Les journaux parvenus ce mardi 13 novembre 2018, à Teranganews, ont fait écho des propos du chef de l’Etat tenus sur la chaîne télévision française France 24 sur l’actualité politico-judiciaire au Sénégal avec les affaires Khalifa Sall et Karim Wade entre autres sujets abordés.
Pour Vox Populi : « Macky Sall rouvre les portes de la prison à Karim Wade ».
Le fils de l’ancien président Abdoulaye Wade et l’ancien maire de la capitale ont notamment écopé de condamnations qui compromettent leur participation à ces joutes électorales. Le candidat du Parti démocratique sénégalais (PDS, principale parti de l’opposition) vit depuis 2016 au Qatar à la suite d’une grâce ayant suivi sa condamnation à 6 ans de prison pour enrichissement illicite. Il avait passé trois ans derrière les barreaux.
Selon Macky Sall, « Karim Wade a été condamné à six ans de prison avec des amendes (…) S’il choisit de rentrer c’est son droit, on ne peut pas l’en empêcher. Il est libre. Le reste, ce sera une affaire de droit et d’application du droit et la loi s’appliquera », indique le journal qui reprend dans ses colonnes les déclarations du chef de l’Etat.
Pour ce qui est de Khalifa Sall, Macky Sall précise que « Khalifa Sall n’a pas nié les faits pour lesquels il a été condamné. Il a dit que c’était la pratique ».
Macky Sall n’a pas omis d’aborder les sorties de l’organisation de défense des droits de l’homme Amnesty international qu’il n’apprécie pas d’aileurs car pour le président de la république, « Amnesty international est toujours du côté de l’opposition jamais avec le pouvoir. Leurs avais sont politisés. Ils n’ont qu’à rejoindre les rangs de l’opposition et nous sommes à l’aise », dit-il.

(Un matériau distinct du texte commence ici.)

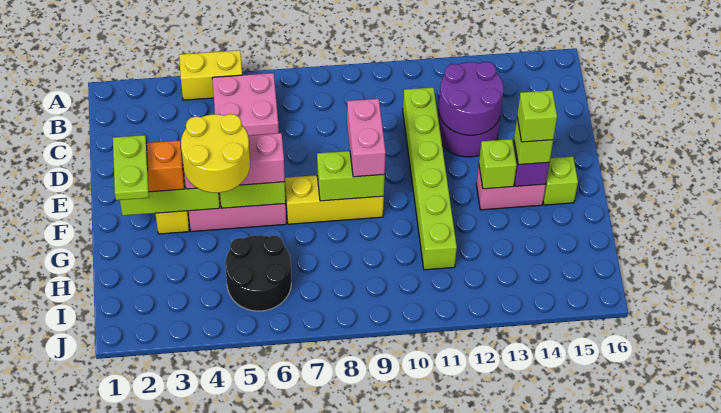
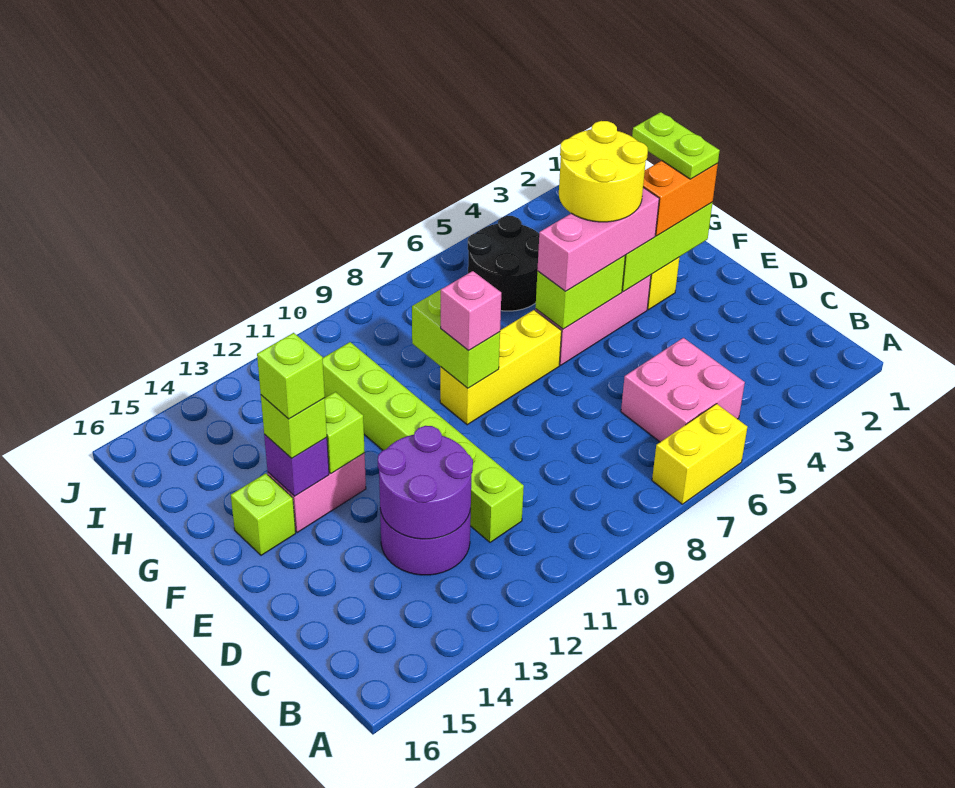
yellow 1x2 brick [179,50,242,100] -> yellow 1x2 brick moved to [652,404,747,504]
pink 1x2 brick [347,99,386,177] -> pink 1x1 brick [441,271,501,351]
lime 1x2 brick [317,151,385,201] -> lime 1x2 brick turned to [412,289,500,388]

Sud Quotidien continue à s’intéresser au fichier électoral et tente d’analyser la requête de contrôle de la tenue du fichier général des électeurs formulée par les opposants.
Et, selon Sud Quotidien, « Pouvoir et opposition en guerre larvée ! » s’exclame en donnant la parole à Abdou Mazide Ndiaye, ancien responsable du Comité de veille et de suivi de l’audit du fichier électoral (en 2011).
Et, à l’en croire, « l’opposition a le droit, surtout qu’on lui demande 1 % d’un fichier dont il ne connaît pas le nombre. Avant d’ajouter qu’il « faut que le fichier soit analysé par des informaticiens qui vont vérifier s’il n’y a pas de doublon », souligne Mazide Ndiaye.
Sud Quotidien aborde aussi les faits de société avec l’avortement au Sénégal et nous apprend ainsi qu’ »il y a avortement sur 12 à 24 % de grossesses au Sénégal. Angoisse, traumatisme, difficilement surmontable, la fausse couche, considérée comme un événement normal par des médecins, est vécue comme un échec par les jeunes mariés. Il affecterait une femme sur quatre ».
« Les thèses audacieuses de Djibril Samb », c’est avec cette Une que s’ouvre le journal L’AS quotidien qui s’est entretenu avec le professeur de philosophie, qui revient pèle mêle sur le problème de l’homosexualité qu’il trouve « ni moral, ni religieux, ni idéologique ».
Le spécialiste de Platon trouve que « l’Etat du Sénégal est en délitement et que l’université est profondément atteinte. Il s’indigne de son fonctionnement et de la manière dont elle est gérée », lit-on dans les colonnes du journal L’AS.
Le Quotidien s’intéresse à l’économie avec le sucre et nous apprend que, l’Etat du Sénégal a autorisé l’importation 30 mille tonnes de sucre. Ce que le journal ironise en titrant « Macky sucre les commerçant ».
Mais Le Quotidien de noter que « cette décision plombe la production de la Compagnie sucrière sénégalaise pour un bon moment mais c’est une décision de l’Etat », soutient le directeur du Commerce.